Unser spanischer Gentleman hat diese Heuchelei überwunden und ist schon in der nächsten Stufe angelangt. Viele werden ihn dafür noch ein bisschen mehr lieben. Er lacht schon über seine Opfer. Er leugnet erst gar nicht die Tatsache, ihm seinen Ellbogen ins Gesicht gerammt zu haben. Er lacht darüber, dass der andere zu den Ärzten gegangen ist. Er ist bereits komplett in dieser Welt versackt. Diese Welt, in der das alles eine Show ist. Wir alle wissen es und wir spielen unsere Rolle bis zum Schluss. Leugnen reicht ja auch und so kommt man ungestraft davon.
Und hier beginnt seine Unschuld. Er hat schon immer so gespielt. Man erlaubt es und man bestraft ihn nicht. Im Gegenteil. Sie lobten ihn. Sie setzten ihm einen Lorbeerkranz auf den Kopf. Innerhalb des Zirkels. Draußen spielt man sauberer Sport. Das Sein bestimmt das Bewusstsein. Deshalb glaubt er, dass jeder es tut und Beleidigungen ihn treffen, weil er jetzt der Sündenbock ist. Aber auch nur, weil es Kameras gibt, die ihn sehen.

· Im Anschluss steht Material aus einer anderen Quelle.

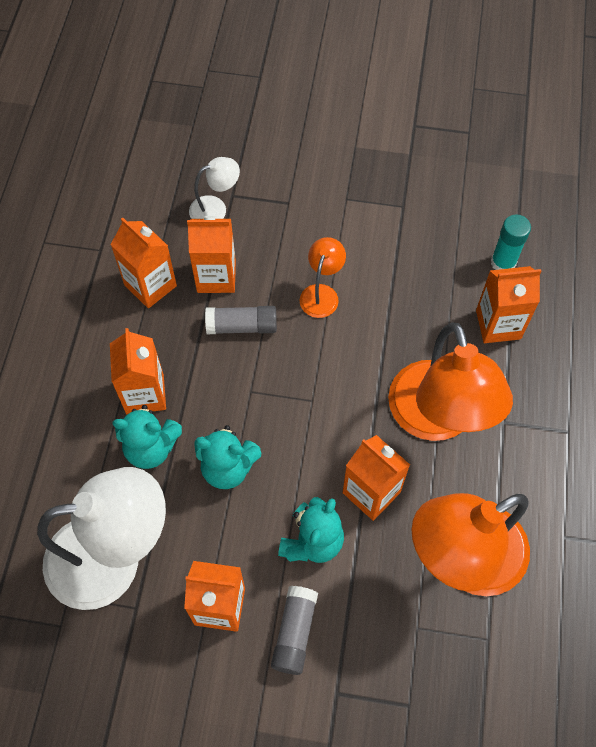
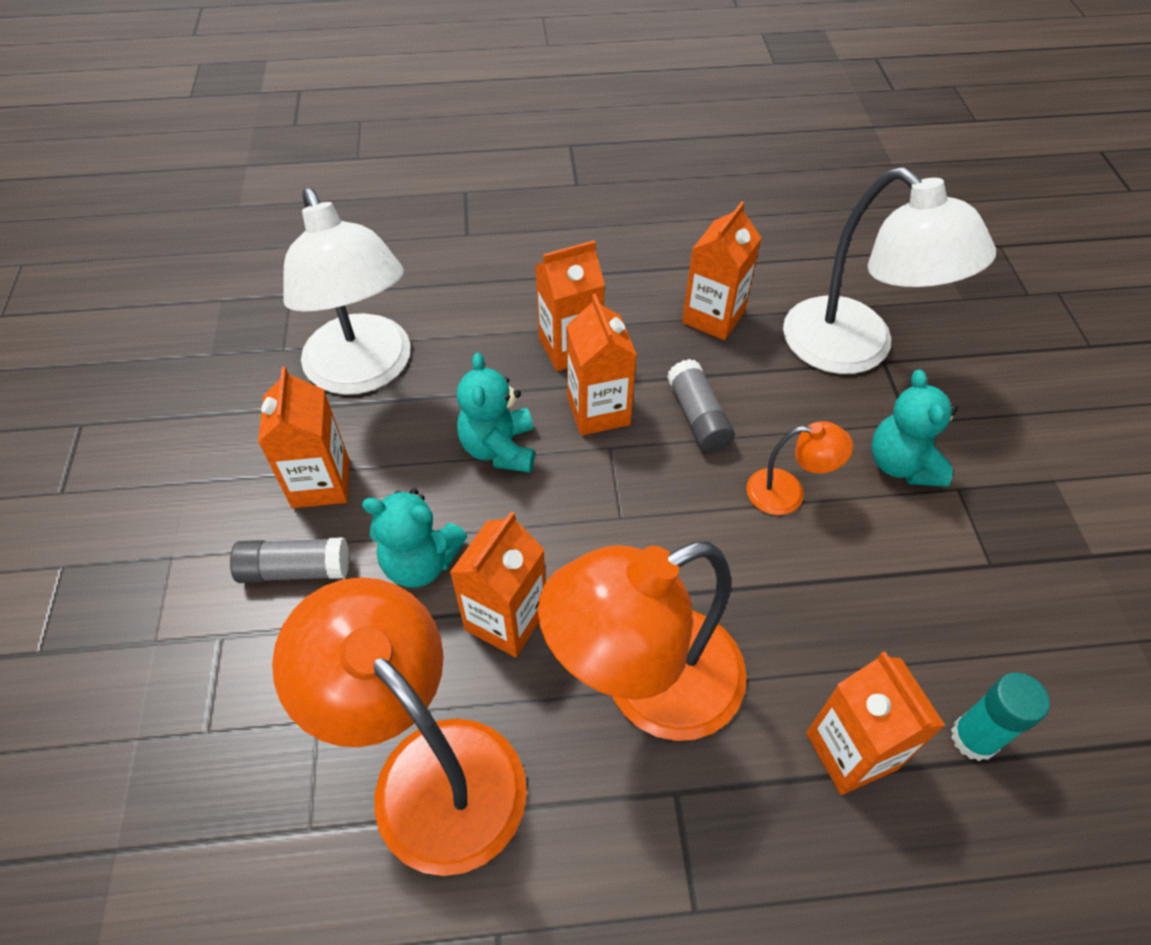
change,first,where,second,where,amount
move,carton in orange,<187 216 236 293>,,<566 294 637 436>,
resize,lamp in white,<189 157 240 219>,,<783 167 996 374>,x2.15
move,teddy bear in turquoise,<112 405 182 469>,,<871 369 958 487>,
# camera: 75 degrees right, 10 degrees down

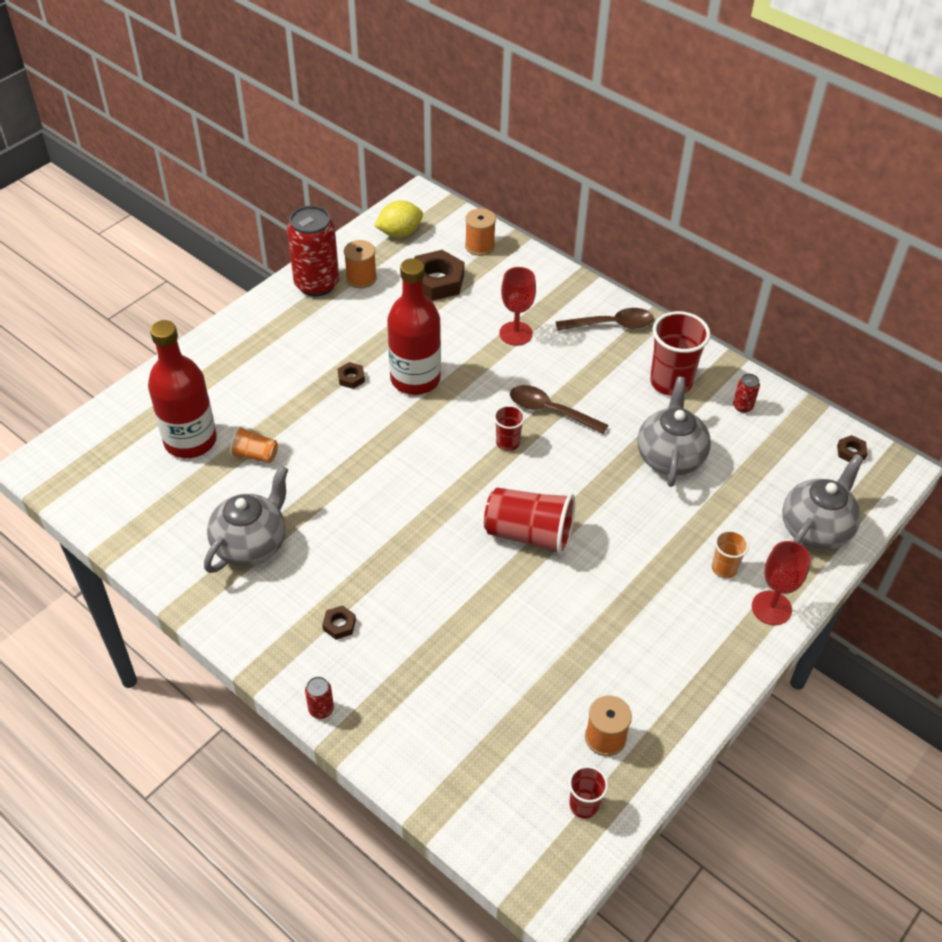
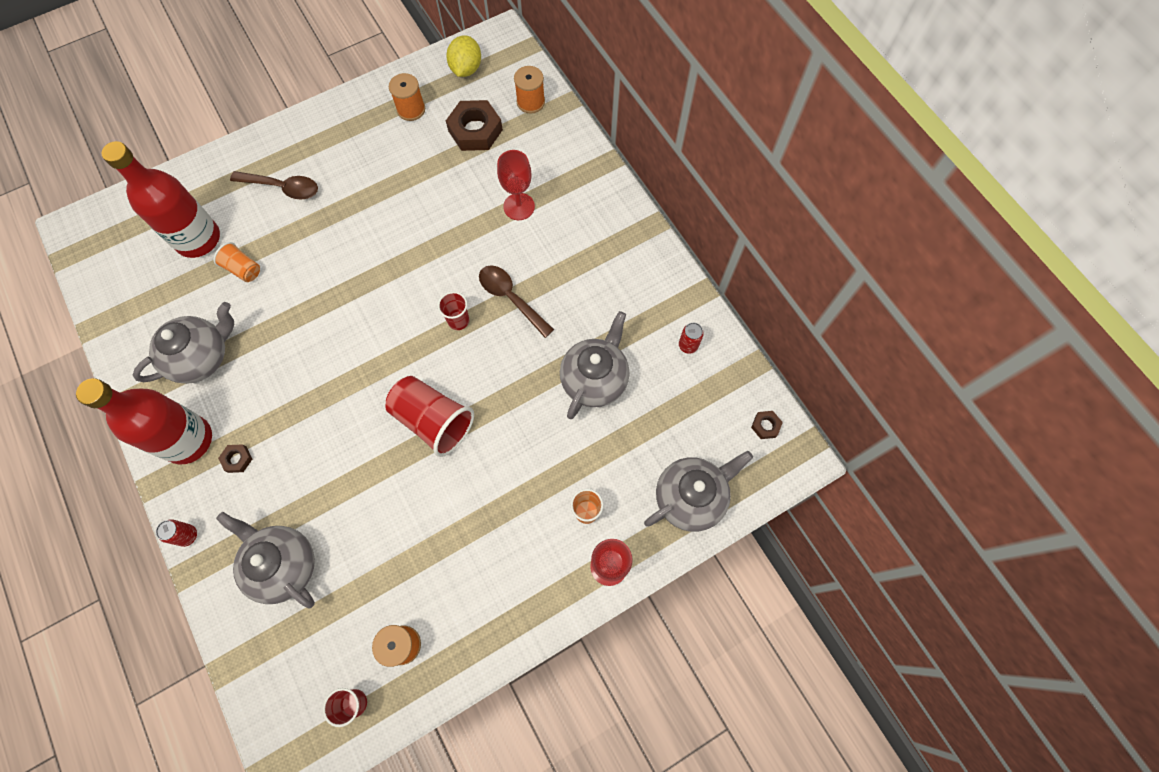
change,first,where,second,where,amount
move,bottle in red,<387 258 441 395>,,<76 378 212 464>,
insert,,,teapot in grey,<216 512 315 609>,
move,spoon in brown,<556 308 654 331>,,<230 171 318 200>,
rotate,lemon in yellow,<374 200 423 238>,,<446 36 481 77>,75 degrees counterclockwise
delete,can in red,<287 206 339 297>,,,
delete,nut in brown,<338 362 365 389>,,,
delete,cup in red,<650 311 711 396>,,,
# camera: 20 degrees right, 20 degrees up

Tief im Inneren spürt er keine Schuld. Denn so ist das Spiel und er weiß, wie man es gut spielt.
Vielleicht liegt er aber doch falsch. Hoffentlich werden wir es nicht vergessen und wir lassen dieses Verhalten nicht länger zu. Nun … Wenn das nächste Mal unser Stürmer zu leicht das Gleichgewicht verliert, werden wir einen Stich im Herzen spüren, wenn der Elfer verwandelt wird. Und wenn wir den Pokal hochreißen und schreien „We are the Champions!“ ,dann lacht uns der Edelmann von Kiew aus: Ich wusste es!